Ika Freudenberg | |
Birth Name: | Friederike Freudenberg |
Birth Date: | 25 March 1858 |
Birth Place: | Raubach / Neuwied |
Death Place: | Munich |
Nationality: | German |
Known For: | Society for Promotion of Intellectual Interests of Women |
Friederike, called Ika Freudenberg (25 March 1858 in Raubach/Neuwied – 9 January 1912 in Munich) was a leading protagonist of the women's movement in Bavaria.
Ika Freudenberg was the daughter of Johann Philipp Freudenberg (1803-1890), owner of an ironworks, and Caroline Freudenberg (1817-1893), who came from a family of pastors.[1] The father sold the ironworks in the mid-1860, whereupon the family moved to Wiesbaden in 1866. The family soon discovered that Ika had a talent for music and allowed her to study piano at a conservatory run by the eldest son, Wilhelm Freudenberg, who was a conductor and professor of music in Berlin.[2]
Freudenberg probably first became active in the women's movement in the early 1890s, together with her life partner Emmy Preusser.[3] Both women were active in an association for female education, where they met Munich-based photographers and feminists Anita Augspurg and Sophia Goudstikker. In 1894, Freudenberg and Preusser moved to Munich, where Freudenberg, Augspurg, and Goudstikker co-founded the first local women's rights group: the Society for Promotion of Intellectual Interests of Women, later renamed Association for Women's Interests. Freudenberg was elected chairwoman and held this office until her death in 1912.[4] Due to Augspurg's and Goudstikker's good connections in the Schwabing Bohème, members soon included prominent women such as writer Gabriele Reuter. Poet Ricarda Huch was also a supporter. Male members included poet Rainer Maria Rilke and satirist Ernst von Wolzogen who once immortalised the association's leaders in his satire The Third Sex (1899). The text is peculiar, in that it contains good-natured mockery and at the same time publicly alludes to the fact that most of the figureheads of the associations were lesbians. There is no evidence that any of the women took any major offence at the piece.

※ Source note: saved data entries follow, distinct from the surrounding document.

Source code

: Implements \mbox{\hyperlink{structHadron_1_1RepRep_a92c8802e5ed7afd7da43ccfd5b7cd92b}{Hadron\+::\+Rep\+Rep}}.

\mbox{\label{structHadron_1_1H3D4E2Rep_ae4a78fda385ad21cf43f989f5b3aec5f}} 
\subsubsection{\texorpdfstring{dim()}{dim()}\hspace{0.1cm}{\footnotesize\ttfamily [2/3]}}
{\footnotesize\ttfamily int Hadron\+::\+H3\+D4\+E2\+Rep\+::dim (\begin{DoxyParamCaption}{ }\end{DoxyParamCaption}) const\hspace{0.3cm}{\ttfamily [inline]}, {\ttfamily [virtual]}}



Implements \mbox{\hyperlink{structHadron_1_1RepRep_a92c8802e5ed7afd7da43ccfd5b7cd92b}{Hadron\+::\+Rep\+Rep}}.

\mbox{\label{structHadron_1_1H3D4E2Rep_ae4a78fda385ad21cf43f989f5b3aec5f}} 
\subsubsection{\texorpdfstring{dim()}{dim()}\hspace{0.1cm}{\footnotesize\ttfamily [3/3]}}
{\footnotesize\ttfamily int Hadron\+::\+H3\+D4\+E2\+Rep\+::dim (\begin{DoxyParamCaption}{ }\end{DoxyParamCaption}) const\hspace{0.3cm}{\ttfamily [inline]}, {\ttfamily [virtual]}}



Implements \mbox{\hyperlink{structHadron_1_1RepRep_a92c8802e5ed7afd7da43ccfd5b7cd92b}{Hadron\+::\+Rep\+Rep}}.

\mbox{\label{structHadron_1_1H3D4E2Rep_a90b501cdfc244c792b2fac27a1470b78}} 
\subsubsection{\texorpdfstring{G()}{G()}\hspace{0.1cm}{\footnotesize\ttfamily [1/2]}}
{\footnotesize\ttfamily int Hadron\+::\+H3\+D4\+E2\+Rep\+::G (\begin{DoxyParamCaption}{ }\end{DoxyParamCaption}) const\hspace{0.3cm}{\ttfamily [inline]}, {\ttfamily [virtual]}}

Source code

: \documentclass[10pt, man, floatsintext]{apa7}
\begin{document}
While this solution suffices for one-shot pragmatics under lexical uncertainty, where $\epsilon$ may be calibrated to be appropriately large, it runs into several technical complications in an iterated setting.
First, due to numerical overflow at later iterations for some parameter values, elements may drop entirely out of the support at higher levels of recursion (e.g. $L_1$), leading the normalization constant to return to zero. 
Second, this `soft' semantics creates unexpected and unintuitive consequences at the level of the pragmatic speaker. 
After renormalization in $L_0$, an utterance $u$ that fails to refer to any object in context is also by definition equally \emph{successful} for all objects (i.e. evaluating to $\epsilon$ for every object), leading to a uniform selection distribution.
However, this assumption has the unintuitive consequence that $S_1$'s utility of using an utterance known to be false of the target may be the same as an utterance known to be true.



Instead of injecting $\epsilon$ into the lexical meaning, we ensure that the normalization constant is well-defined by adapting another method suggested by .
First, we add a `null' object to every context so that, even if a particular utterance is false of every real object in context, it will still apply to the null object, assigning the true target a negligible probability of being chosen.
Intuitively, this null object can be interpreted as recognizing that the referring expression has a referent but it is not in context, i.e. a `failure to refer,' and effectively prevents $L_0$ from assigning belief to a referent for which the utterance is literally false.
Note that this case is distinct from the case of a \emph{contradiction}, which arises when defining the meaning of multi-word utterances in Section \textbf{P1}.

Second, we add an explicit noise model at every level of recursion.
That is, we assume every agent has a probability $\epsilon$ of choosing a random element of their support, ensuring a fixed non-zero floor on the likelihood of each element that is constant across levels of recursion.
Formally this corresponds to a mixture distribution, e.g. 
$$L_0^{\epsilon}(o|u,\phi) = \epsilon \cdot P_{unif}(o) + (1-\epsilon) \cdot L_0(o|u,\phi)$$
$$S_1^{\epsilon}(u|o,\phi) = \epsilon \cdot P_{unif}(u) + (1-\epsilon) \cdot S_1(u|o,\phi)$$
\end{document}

The Association for Women's Interests organised consultancy and job placement services for working women, offered platforms and support for working women who wanted to organise themselves, and ran a free legal service for women. The latter was led by Sophia Goudstikker, who, although not a lawyer, obtained permission to plead in local courts and often did so to great success.[5] In 1899, the Association organised the first ever Bavarian Women's Conference.
Freudenberg's partner died in 1899 after a long illness. A few months later, Freudenberg moved in with Sophia Goudstikker, whose relationship with Anita Augspurg had just ended. Eventually, Freudenberg and Goudstikker were to be seen as a couple, although they both left each other their freedoms.
In 1905, Freudenberg was diagnosed with breast cancer. She was operated on several times.[6] She continued her work until her strength gave in, and was known to chair meetings as late as in November 1911. On January 9, 1912, Ika Freudenberg died in Munich.
Ika Freudenberg was immensely popular. Contemporaries described her as humorous and appreciated her diplomatic skills. Politically, she was a liberal, but she always advocated a good and respectful cooperation between bourgeois and proletarian women.[7] [8]
On 30 September 2004, a street was named after her in Munich, by decision of the City Council.